From Multi-Housing News. “After several years of consistent rent hikes, San Francisco’s housing market has cooled to some degree. Investor activity has slowed down, with only $600 million in multifamily assets trading in 2017 through August. This follows a strong 2016, when transactions reached a cycle high of $3 billion. Development is robust, with more than 4,000 apartments delivered in the first three quarters and another 12,400 units under construction.”

From Builder Online on Florida. “Even one-of-a-kind properties in Miami are getting swept up in the buyer’s market that has materialized there. The Wall Street Journal reports: ‘A South Beach condominium owned by architect Zaha Hadid, who died unexpectedly last year, is relisting for $6.5 million, or 35% below its initial asking price of $10 million nine months ago. The new list price reflects the fact that ‘we are in a buyers’ market in Miami,’ said Ivan Chorney of ONE Sotheby’s International Realty, who with colleague Angelica Garcia took over the listing from another agent. ‘There is currently a four-year supply of luxury condos over $1 million, so the right price point and design features are more important than ever.’”

From Mansion Global on New York. “A wealth of inventory and a lack of demand has contributed to a 2% price drop in Manhattan’s luxury real estate prices, according to StreetEasy’s latest market report. October data showed the median resale price of luxury homes—defined as repeat sales within the top 20% of the market—in the borough dropped 2% year-over-year to $4.317 million, the lowest level since 2014, according to the report. In Brooklyn, the median resale price of luxury homes dropped 3.6% to $1.627 million, close to its lowest level since May 2016. In Queens, the median resale price for a top-tier home rose 6.9% to $1.036 million, the report said.”

“‘The onslaught of high-end development in Manhattan and Brooklyn shows no signs of slowing down,’ said StreetEasy senior economist Grant Long. ‘Sellers are having a hard time finding buyers without offering severe price cuts, often to levels below their original purchase prices. This isn’t a new phenomenon, but with too much luxury inventory already on the market and even more supply to come, this trend isn’t over.’”

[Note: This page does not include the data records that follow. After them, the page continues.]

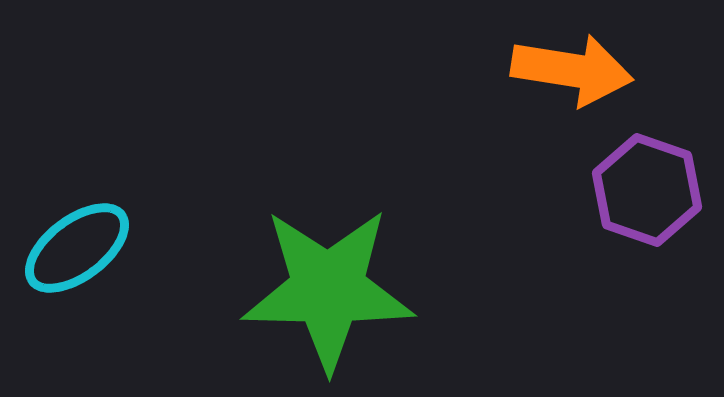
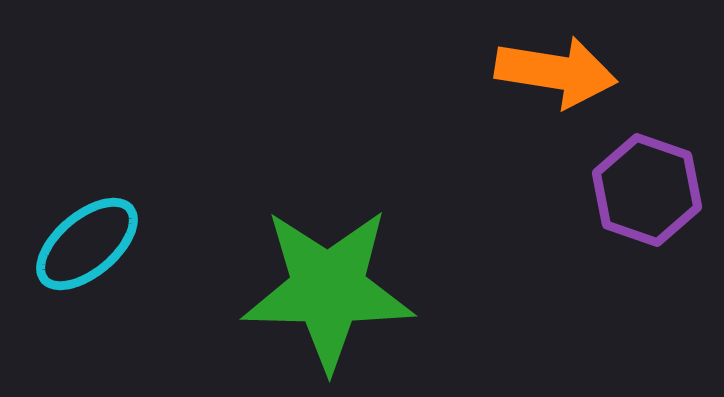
orange arrow: moved 16 px left, 2 px down
cyan ellipse: moved 10 px right, 4 px up; rotated 3 degrees counterclockwise
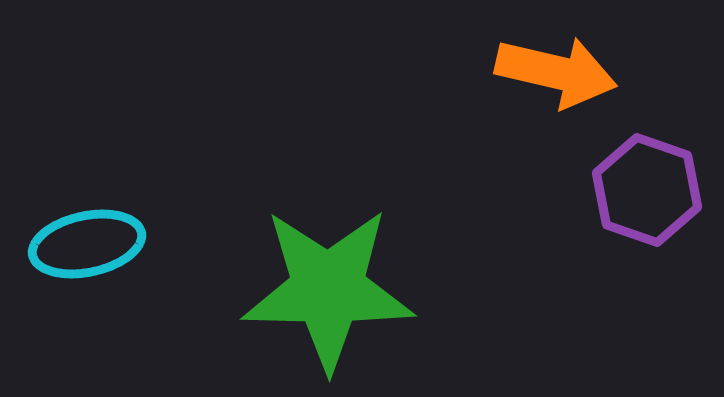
orange arrow: rotated 4 degrees clockwise
cyan ellipse: rotated 28 degrees clockwise
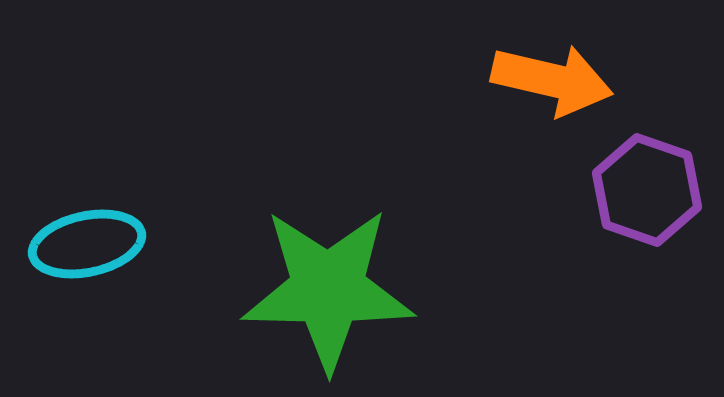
orange arrow: moved 4 px left, 8 px down
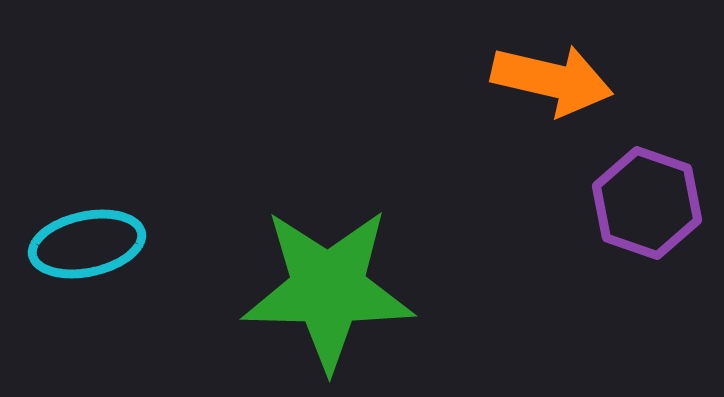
purple hexagon: moved 13 px down
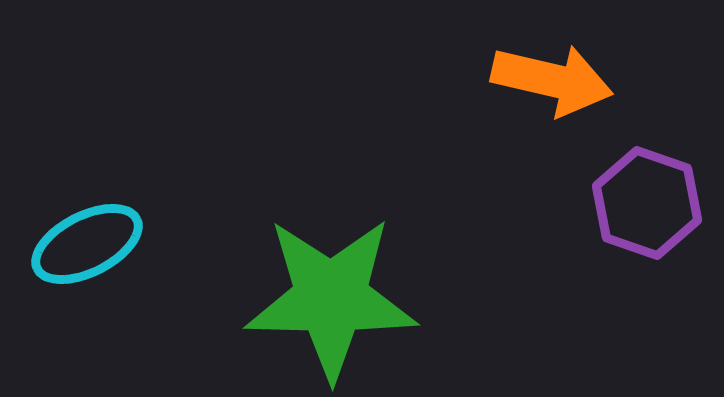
cyan ellipse: rotated 15 degrees counterclockwise
green star: moved 3 px right, 9 px down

“Luxury homes across the three boroughs are also taking longer to sell than in October of last year. ‘The luxury market in 2018 will continue to favor the buyer, who will likely encounter increasingly anxious sellers willing to slash prices as more new construction hits the market,’ Mr. Long said.”

“Take for example the two-unit spread at Trump International Tower that’s currently listed for $27.5 million, a 31% price cut from the $40 million wanted for the combined apartments last year. Or the Plaza Hotel apartment that listed Monday for $25 million, an almost 50% discount from its original asking price in 2014.”